> _AIM_
Copy word for word the stretch of the material from the line containing "collector number: 12237" through the line containing "collection date as typed: Transcribed".

> _SUPPLIED MATERIAL_
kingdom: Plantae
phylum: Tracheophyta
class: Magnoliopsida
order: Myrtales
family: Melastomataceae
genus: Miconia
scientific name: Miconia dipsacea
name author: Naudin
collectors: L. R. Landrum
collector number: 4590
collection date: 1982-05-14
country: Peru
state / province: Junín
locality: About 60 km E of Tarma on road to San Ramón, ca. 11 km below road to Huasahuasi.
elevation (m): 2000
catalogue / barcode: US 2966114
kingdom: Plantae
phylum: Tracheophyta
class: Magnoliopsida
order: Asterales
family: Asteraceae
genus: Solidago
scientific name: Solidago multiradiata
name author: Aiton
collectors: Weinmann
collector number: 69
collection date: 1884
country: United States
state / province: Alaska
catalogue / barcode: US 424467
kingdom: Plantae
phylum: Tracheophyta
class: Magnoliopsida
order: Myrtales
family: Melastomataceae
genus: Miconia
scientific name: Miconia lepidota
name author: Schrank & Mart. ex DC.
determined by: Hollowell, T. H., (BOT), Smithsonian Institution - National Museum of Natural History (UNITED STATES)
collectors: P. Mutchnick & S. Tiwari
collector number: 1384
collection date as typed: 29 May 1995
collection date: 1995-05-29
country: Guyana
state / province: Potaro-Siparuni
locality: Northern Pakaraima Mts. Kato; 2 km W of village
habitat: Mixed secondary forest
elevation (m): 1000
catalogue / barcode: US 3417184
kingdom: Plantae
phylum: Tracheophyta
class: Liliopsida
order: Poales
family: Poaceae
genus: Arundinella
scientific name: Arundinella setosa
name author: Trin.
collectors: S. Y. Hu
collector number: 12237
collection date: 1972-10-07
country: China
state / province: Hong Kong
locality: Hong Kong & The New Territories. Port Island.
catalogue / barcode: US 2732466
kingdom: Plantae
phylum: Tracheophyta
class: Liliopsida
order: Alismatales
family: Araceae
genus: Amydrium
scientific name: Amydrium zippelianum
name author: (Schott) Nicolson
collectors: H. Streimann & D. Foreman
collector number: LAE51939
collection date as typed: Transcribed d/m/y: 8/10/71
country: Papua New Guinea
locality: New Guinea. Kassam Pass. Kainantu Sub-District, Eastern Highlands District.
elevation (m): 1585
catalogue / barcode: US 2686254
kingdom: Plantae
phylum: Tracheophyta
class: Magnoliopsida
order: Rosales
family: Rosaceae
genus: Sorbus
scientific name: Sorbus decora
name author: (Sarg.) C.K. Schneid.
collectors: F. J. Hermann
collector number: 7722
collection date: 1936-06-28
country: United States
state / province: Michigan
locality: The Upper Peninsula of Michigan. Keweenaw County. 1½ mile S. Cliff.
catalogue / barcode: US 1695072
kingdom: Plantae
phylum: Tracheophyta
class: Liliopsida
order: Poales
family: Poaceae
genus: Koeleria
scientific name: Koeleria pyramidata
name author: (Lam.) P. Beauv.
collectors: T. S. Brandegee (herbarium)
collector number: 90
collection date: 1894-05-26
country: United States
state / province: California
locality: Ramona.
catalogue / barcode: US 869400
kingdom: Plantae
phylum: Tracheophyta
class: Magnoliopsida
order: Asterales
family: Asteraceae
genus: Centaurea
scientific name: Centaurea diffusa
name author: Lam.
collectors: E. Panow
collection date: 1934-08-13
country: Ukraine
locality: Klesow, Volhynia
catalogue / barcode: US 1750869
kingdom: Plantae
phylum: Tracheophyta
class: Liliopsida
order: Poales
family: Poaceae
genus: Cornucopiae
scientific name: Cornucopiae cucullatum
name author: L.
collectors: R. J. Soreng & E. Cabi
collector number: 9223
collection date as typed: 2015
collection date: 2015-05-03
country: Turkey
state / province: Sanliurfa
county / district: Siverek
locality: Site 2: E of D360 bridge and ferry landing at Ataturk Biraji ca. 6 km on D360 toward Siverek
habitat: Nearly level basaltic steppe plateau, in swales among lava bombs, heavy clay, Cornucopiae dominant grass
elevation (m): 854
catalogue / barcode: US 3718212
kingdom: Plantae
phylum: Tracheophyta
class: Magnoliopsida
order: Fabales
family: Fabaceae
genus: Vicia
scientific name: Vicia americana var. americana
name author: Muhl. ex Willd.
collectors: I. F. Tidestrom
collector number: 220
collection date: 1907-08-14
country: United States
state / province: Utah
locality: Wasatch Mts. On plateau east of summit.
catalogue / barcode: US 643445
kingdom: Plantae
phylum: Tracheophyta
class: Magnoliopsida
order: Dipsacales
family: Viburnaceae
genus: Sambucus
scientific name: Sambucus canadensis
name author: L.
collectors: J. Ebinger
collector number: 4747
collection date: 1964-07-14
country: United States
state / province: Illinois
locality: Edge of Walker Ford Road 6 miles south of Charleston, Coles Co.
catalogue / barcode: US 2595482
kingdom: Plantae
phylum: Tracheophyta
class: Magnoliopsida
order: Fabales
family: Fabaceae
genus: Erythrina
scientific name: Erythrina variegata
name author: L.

> _OUTPUT OF THE EXERCISE_
collector number: 12237
collection date: 1972-10-07
country: China
state / province: Hong Kong
locality: Hong Kong & The New Territories. Port Island.
catalogue / barcode: US 2732466
kingdom: Plantae
phylum: Tracheophyta
class: Liliopsida
order: Alismatales
family: Araceae
genus: Amydrium
scientific name: Amydrium zippelianum
name author: (Schott) Nicolson
collectors: H. Streimann & D. Foreman
collector number: LAE51939
collection date as typed: Transcribed d/m/y: 8/10/71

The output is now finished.